Custom Entity Extraction from text

Hi! I’m trying to build a learning-based custom entity extraction model that is capable of extracting a specific value from a short piece of text. In other words, I have a dataset that consists of two columns: “description” and “store_number”, and I want my model to be able to extract the store_number from any description it is given. For instance:

descriptions:
[“FIVE GUYS 2565 DIST 468-981-3409 AL”,
“McDonald’s K6148”]

store_numbers:
[2565,
K6148]

and so on. I’m having a hard time figuring out what model or type of model I should train in order to accomplish this. Initially, I looked at Named Entity-Recognition and token classification, but that doesn’t seem to be the correct approach, since 1) BERT’s NER is limited to things like person, organization, etc, and 2) even if we could identify numbers with such an NER, we aren’t interested in finding the category/type of an entity, but rather correctly identifying the entity itself.
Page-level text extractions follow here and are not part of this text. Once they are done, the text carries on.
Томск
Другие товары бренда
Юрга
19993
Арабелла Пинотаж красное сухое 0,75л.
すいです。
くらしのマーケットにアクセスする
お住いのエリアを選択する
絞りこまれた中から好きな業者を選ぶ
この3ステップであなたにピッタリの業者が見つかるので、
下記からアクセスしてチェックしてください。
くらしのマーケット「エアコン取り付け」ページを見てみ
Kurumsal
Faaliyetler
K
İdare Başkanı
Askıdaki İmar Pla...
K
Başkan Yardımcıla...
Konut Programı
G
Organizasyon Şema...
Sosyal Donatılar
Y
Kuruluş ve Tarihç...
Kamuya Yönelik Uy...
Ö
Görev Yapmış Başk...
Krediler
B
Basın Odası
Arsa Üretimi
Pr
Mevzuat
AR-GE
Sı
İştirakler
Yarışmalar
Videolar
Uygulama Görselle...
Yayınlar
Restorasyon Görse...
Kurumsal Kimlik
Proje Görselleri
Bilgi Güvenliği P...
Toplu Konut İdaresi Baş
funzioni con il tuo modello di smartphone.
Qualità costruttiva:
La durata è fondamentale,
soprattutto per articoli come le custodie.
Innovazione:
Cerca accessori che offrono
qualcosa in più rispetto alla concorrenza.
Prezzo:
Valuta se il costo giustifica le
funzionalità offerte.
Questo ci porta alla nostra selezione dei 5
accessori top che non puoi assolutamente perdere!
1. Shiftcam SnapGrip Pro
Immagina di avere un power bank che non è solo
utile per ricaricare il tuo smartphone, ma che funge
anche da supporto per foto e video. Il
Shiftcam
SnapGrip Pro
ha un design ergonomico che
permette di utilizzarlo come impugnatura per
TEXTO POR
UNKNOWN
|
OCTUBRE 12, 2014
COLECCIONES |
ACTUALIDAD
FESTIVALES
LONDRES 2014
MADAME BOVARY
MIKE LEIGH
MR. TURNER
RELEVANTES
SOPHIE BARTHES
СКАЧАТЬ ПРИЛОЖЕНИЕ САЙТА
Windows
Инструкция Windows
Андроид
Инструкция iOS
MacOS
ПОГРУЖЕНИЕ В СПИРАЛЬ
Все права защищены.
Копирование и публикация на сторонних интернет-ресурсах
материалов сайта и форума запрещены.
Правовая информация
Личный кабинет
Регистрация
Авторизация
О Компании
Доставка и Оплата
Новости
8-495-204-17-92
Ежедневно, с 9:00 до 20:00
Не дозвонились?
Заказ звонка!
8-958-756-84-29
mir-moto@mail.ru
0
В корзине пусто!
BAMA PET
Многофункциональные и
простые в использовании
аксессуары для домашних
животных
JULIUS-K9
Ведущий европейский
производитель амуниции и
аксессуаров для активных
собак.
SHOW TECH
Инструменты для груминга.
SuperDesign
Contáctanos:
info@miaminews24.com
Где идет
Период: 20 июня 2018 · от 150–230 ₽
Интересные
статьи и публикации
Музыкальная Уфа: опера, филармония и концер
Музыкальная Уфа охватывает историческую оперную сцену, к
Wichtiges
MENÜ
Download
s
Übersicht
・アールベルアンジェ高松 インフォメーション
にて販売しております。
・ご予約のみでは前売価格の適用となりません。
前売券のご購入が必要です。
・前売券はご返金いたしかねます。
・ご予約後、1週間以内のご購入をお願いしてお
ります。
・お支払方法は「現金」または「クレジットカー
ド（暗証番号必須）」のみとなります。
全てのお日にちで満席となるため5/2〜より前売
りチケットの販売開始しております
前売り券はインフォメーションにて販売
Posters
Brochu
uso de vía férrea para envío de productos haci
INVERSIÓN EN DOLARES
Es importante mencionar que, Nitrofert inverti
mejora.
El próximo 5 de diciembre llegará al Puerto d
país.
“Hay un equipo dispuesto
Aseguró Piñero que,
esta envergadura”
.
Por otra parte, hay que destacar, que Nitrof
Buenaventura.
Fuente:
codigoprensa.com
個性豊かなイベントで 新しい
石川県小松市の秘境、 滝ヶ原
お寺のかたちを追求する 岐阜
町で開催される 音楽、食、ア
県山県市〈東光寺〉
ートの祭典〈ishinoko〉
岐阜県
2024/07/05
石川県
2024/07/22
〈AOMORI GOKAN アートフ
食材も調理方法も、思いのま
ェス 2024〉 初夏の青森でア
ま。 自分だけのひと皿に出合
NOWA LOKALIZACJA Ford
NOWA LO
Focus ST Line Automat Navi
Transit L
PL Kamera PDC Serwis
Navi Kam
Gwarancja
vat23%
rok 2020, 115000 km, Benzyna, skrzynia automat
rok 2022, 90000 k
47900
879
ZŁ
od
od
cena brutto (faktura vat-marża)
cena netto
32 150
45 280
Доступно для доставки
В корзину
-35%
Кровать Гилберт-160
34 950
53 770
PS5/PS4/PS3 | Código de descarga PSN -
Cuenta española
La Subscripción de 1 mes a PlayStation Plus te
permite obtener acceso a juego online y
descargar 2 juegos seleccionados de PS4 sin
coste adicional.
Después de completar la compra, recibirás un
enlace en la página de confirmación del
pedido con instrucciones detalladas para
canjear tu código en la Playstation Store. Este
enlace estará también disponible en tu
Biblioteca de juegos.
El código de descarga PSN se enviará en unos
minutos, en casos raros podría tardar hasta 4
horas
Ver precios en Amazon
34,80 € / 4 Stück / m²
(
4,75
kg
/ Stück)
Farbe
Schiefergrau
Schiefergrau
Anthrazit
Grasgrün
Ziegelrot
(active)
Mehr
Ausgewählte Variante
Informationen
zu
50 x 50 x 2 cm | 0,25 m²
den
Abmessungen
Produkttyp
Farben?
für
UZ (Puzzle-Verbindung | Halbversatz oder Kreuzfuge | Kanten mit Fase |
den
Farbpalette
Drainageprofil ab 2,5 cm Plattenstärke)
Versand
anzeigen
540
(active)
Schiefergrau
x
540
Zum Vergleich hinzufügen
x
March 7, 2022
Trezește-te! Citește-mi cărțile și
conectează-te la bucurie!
Any help on this would be appreciated–thanks!

Did you figure this out?

You need to define a custom NER tagging class. Here is a general outline that you need to do:

  1. Tag all the training data with store numbers with some tag. For example:

Text : “FIVE GUYS 2565 DIST 468-981-3409 AL”
Tags: O O B-STORE O O O O O

Here B-STORE represents the tag for store number and while O is ignored for rest.

  1. Tokenize and create a dataset of input_ids, attention_mask and labels. Use some kind of encoder architecture like BERT, XLMRoberta etc. to compute the embedding of input and feed it to a fully connected network. You might find seq_eval library helpful in training here.

  2. Run for few epochs and you would have your custom NER ready.